Methods: Observational, longitudinal, explorative study. Forty children born preterm underwent growth and body composition assessment by an air displacement plethysmography system at term c.a. and at 5 years. BMI, skinfold thicknesses and blood pressure were further measured at 5 years. Inclusion criteria were birth weight <1500 g and gestational age <32 weeks. Exclusion criteria were congenital/chromosomal or surgical diseases. Forty-three healthy children born at term were the reference group.

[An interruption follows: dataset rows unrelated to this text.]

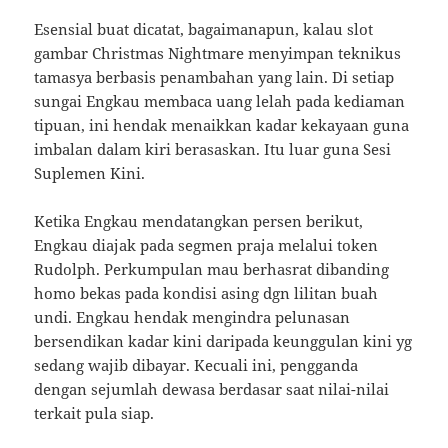
Esensial buat dicatat, bagaimanapun, kalau slot
gambar Christmas Nightmare menyimpan teknikus
tamasya berbasis penambahan yang lain. Di setiap
sungai Engkau membaca uang lelah pada kediaman
tipuan, ini hendak menaikkan kadar kekayaan guna
imbalan dalam kiri berasaskan. Itu luar guna Sesi
Suplemen Kini.
Ketika Engkau mendatangkan persen berikut,
Engkau diajak pada segmen praja melalui token
Rudolph. Perkumpulan mau berhasrat dibanding
homo bekas pada kondisi asing dgn lilitan buah
undi. Engkau hendak mengindra pelunasan
bersendikan kadar kini daripada keunggulan kini yg
sedang wajib dibayar. Kecuali ini, pengganda
dengan sejumlah dewasa berdasar saat nilai-nilai
terkait pula siap.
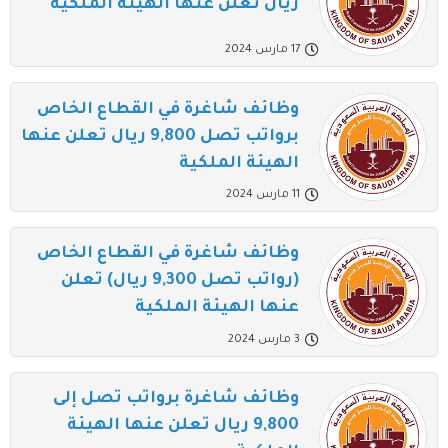
ريال تعلن عنها الهيئة الملكية
17 مارس 2024
وظائف شاغرة في القطاع الخاص
برواتب تصل 9,800 ريال تعلن عنها
الهيئة الملكية
11 مارس 2024
وظائف شاغرة في القطاع الخاص
(رواتب تصل 9,300 ريال) تعلن
عنها الهيئة الملكية
3 مارس 2024
وظائف شاغرة برواتب تصل إلى
9,800 ريال تعلن عنها الهيئة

Results: At term c.a. preterm children were lighter (2455 +/- 484 g vs 3247 +/- 345 g; p<0.001) and shorter (45.6 +/- 3.4 cm vs 49.1 +/- 2.3 cm; p<0.001) than children born at term and their fat mass was higher (14.8% vs 8.6%; p=0.02). At 5 years of life, weight and height of children born preterm were lower than those of their counterpart (18.328 +/- 3.01 vs 20.302 +/- 3.01 g; p=0.008 and 109.7 +/- 6.5 vs 112.7 +/- 4.3 cm; p=0.02, respectively). No difference in percentage of fat mass was detected. Abdominal, subscapular and suprailiac skinfolds (mm) were larger in the preterm group (6.9 +/- 3.6 vs 5.3 +/- 2.8, p=0.002; 6.5 +/- 2.8 vs 5.0 +/- 1.6, p=0,01 and 11.8 +/- 4.3 vs 9.3 +/- 3.8, p=0,01, respectively). Diastolic pressure (mmHg) was higher in the preterm group (62.2 vs 57.5, p=0.01).
Conclusions: At prepubertal age children born preterm tend towards a greater truncal adiposity and increased values of diastolic pressure which might have adverse consequences for later health.